How to make a herbarium voucher
The most common type of herbarium voucher is a pressed,
dried plant specimen attached to a sheet of paper. The addition of a
label containing information on the plant's location, habitat type,
date of collection and name of collector completes the voucher. Presses
for the drying of herbarium specimens can be purchased from a variety
of biological suppliers, but a simple press can be made inexpensively.
The following images demonstrate a common method by which herbarium
vouchers are pressed and dried. Click on an image for a larger view.
||A simple press consists of 2 pieces of plywood and
several pieces of cardboard, each of size 12 x 18 inches
||Place one piece of cardboard on one of the pieces
of plywood. Place one open sheet of newspaper on the cardboard and
lay out the plant to be pressed. You may need to cut the newspaper
to size. Take care to spread out the plant--once it is dry you will
not be able to turn over or unfold the leaves. The dried plant will
be glued to a sheet of paper later, so it is a good idea to turn
over at least one leaf before drying so that an observer can see
examples of both top and bottom of leaves after they are glued down.
||Close the newspaper over the plant and check that
you have identified the specimen. Typically each specimen is assigned
a collector number in a notebook and that number is written on the
newspaper in which the plant is pressed. More thorough information
is recorded in the notebook for inclusion on the label that will
accompany the voucher.
Cover the newspaper with another piece of cardboard. Then lay
another sheet of open newspaper on the cardboard, lay out another
plant, close the paper, add another cardboard, etc. until all
plants have been processed.
|| Place the second piece of plywood on
top of the stack.
||Use the straps to draw the stack of plywood and cardboard
Place the press on edge over a heat source. Warm air rising through
the holes in the cardboard will dry the plants. Once they are
dry they will not decompose and they will not change shape. Any
heat source can be used, keeping safety in mind. Obviously open
flames are not an acceptable heat source.

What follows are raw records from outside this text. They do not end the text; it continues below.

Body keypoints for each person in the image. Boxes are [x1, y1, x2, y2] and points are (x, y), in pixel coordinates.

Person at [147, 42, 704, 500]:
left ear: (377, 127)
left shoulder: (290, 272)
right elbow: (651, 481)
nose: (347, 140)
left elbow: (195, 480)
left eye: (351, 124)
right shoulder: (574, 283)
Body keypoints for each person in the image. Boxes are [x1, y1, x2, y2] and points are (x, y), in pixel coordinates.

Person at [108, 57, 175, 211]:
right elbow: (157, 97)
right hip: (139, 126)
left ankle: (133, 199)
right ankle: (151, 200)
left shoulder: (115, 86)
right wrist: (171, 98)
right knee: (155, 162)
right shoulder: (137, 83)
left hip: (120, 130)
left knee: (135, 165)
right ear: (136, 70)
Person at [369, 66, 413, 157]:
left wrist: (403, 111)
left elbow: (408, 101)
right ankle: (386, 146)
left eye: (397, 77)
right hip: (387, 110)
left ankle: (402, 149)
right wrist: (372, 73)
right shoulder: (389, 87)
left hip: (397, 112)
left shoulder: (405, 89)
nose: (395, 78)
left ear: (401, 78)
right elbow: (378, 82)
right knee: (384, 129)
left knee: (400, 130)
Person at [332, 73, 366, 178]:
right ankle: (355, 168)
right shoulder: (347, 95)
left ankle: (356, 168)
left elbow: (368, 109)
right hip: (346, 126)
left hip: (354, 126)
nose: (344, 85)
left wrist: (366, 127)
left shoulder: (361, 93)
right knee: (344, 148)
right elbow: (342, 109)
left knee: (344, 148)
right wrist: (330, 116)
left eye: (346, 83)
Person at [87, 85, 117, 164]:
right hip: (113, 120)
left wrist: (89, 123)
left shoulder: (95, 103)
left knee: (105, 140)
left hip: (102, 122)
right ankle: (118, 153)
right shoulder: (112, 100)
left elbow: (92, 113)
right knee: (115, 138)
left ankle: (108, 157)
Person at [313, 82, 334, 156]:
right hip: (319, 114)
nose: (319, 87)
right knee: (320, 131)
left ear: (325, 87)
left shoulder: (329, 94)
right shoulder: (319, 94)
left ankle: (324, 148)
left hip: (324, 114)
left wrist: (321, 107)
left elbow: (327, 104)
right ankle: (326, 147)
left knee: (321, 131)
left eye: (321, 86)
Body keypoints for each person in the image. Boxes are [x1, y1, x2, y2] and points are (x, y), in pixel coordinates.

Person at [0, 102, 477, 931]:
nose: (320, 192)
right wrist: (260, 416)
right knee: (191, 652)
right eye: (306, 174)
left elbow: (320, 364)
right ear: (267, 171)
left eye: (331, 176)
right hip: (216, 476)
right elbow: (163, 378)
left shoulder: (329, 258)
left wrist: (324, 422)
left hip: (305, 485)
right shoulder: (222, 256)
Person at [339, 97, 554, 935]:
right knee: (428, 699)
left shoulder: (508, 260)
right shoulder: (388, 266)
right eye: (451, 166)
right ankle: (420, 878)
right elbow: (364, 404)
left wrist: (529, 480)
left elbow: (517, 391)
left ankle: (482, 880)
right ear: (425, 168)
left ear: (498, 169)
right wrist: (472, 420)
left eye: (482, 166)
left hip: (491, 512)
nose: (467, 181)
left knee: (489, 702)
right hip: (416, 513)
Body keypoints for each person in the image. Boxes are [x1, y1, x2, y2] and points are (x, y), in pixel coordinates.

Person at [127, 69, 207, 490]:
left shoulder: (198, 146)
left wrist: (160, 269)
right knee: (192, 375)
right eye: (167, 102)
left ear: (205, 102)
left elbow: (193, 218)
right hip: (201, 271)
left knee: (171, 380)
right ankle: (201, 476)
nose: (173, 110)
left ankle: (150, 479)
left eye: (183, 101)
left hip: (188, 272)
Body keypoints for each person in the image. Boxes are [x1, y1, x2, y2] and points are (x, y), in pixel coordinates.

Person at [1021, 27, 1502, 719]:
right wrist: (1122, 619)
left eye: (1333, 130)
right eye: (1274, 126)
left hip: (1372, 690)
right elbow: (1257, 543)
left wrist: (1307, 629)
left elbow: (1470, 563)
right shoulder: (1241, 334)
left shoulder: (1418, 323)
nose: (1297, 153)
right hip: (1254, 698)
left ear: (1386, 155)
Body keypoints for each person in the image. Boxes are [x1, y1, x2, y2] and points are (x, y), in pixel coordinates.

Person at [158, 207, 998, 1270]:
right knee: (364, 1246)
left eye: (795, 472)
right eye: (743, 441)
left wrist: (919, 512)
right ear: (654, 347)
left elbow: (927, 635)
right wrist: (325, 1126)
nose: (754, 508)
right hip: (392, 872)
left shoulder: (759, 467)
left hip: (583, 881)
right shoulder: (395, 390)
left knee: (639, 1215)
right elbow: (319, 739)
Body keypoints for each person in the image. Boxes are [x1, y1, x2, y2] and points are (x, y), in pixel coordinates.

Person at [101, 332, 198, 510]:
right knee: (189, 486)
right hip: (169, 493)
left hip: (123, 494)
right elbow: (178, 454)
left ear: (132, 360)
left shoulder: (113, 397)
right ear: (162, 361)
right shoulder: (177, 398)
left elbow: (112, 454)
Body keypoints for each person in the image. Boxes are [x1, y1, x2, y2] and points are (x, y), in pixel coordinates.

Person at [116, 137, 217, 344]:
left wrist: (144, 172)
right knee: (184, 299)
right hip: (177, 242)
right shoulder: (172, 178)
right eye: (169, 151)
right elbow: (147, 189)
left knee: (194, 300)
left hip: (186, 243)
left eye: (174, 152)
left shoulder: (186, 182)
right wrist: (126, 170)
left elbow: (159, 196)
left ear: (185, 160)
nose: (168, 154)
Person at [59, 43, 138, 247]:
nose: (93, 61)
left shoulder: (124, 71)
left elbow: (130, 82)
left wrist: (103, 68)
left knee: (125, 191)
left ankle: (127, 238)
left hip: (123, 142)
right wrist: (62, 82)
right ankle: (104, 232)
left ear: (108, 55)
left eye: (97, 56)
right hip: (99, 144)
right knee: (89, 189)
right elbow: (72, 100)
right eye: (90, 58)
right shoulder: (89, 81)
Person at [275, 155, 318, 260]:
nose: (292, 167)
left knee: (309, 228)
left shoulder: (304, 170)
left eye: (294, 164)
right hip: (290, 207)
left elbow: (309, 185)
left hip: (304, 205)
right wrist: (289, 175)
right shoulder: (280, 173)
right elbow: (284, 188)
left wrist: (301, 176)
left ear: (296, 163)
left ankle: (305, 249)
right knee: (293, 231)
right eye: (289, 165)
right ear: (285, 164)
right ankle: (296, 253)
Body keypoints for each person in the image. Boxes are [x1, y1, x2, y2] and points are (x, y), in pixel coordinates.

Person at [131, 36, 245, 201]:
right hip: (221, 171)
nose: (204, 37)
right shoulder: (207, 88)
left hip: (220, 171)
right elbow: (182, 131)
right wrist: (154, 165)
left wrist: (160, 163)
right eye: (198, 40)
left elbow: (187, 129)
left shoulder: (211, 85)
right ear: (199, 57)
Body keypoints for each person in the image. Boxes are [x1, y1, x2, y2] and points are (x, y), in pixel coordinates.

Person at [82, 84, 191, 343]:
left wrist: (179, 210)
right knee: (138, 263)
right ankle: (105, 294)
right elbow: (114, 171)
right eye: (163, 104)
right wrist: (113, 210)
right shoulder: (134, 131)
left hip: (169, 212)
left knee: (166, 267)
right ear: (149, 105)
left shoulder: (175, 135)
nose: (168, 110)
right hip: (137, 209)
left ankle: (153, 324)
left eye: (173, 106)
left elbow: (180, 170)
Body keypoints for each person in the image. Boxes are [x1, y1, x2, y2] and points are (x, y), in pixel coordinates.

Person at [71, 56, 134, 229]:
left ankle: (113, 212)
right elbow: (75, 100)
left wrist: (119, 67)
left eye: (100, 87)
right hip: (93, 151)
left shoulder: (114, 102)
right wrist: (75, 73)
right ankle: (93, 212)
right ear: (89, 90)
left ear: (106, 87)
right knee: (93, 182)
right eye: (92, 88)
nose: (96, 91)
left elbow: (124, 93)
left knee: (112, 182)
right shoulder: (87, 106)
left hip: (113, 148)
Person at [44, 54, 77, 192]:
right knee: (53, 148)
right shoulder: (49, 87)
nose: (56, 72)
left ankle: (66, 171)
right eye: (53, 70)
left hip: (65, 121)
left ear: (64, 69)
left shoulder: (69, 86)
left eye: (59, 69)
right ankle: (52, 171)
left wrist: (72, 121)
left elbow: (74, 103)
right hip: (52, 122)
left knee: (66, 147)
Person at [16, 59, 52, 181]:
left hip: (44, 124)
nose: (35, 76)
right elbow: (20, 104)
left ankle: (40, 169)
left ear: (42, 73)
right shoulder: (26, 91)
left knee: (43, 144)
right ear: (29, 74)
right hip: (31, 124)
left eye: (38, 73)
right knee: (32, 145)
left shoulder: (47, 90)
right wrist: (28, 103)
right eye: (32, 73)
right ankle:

|Typically, collectors press the plants in newspaper.
Some local "shopper" newspapers, etc may be nearly the
correct size for this purpose. Regular newspapers can be cut to about
16 x 11 inches. The plants must fit in this size because they must
fit on a standard sized sheet of paper in the collection . Specimens
collected for vouchers must include plants or plant parts sufficient
to reliably identify the voucher. For many plants that will require
flowers and/or fruit, but for trees it is often possible to make
a good voucher from mature leaves attached to a twig -- winter buds
are also helpful and will be fully formed by mid to late July and
extending throughout the next winter. September is a very good time
to collect vouchers of many deciduous trees. As you gain experience
in identifying the plants, you will learn what characters are necessary
to identify them, and can therefore collect the vouchers accordingly.
Many collectors choose to assign a unique collector number to
each specimen, usually beginning with 1, 2, 3 etc. and continuing
for their entire career. The number can then be used in your field
notes to keep track of the data pertaining to each voucher, and
that same number can be written on the newspaper in which the
plant is pressed to keep the specimen connected to the information.
Taking and keeping good field notes is essential for those working
in natural resources fields. It has been my experience that the
information may also be important years later and for purposes
not initially intended.
Most herbaria prefer to mount the vouchers themselves. We use
a special kind of paper that is designed to last for a very long
time and to resist changes in color and consistency of the paper.
The glue is also chosen specifically for the making of herbarium
vouchers and we print labels on archive-quality paper with permanent
ink. Our preferred method is to receive each pressed and dried
plant in the newspaper it was dried in, with the label or the
label information on a separate sheet inside the newspaper. Fifteen
or twenty such sheets can be stacked, and then sandwiched between
two pieces of heavy cardboard and snuggly wrapped and tied with
string, or by taping the edges of the cardboard securely together
to hold the plants firmly and keep any parts from falling out.
They can be mailed in this fashion, with several bundles together
in a box if the number of plants is larger.